# Craftsman 11' magnetic scroll saw



## NormG

What a great saw and it is still working


----------



## jap

that's pretty cool


----------



## lab7654

Very cool, and a good tool to teach safety and technique on.


----------



## Planeman40

I have one of these Craftsman scroll saws and everything you say I will back up! I bought the saw new in the early to mid 1950s to build model airplanes with and later on I used it to make all of the wing ribs on a full size homebuilt biplane. It still works just fine, but now I have a fancy motor-powered scroll saw so it just sits under a bench. I may give it to my grandson when he gets to be about eight. As you said, its perfect for a kid to get started on. Its a shame someone doesn't make these again as they are so simple and work so well.

Planeman


----------



## JJohnston

How do these work? Is there a mechanism to turn the magnet on and off really fast, or is there a manual switch, or..?


----------



## oldretiredjim

I'll remember this one. Thanks.


----------



## ralbuck

Well here is the explanation as I know it!

Alternating current (common household 119 Volt) The term is for the direction changes - 60 cycle is common. It drops-reverses direction of current flow 60 times per second..

- What the task requires
According to the scroll saw thread, what did Planeman40 make with the Craftsman saw for a full size homebuilt biplane?

- Supplied entries
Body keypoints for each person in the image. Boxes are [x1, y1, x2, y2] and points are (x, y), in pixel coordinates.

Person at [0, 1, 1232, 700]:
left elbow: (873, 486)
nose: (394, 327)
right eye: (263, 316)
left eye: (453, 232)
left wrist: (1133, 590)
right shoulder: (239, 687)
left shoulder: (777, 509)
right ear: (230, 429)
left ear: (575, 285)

---

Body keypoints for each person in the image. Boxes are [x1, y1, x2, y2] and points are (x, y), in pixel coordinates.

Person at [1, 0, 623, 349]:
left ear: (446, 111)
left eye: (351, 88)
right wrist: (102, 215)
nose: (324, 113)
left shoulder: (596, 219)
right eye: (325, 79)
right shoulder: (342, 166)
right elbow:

- Output of the exercise
All of the wing ribs.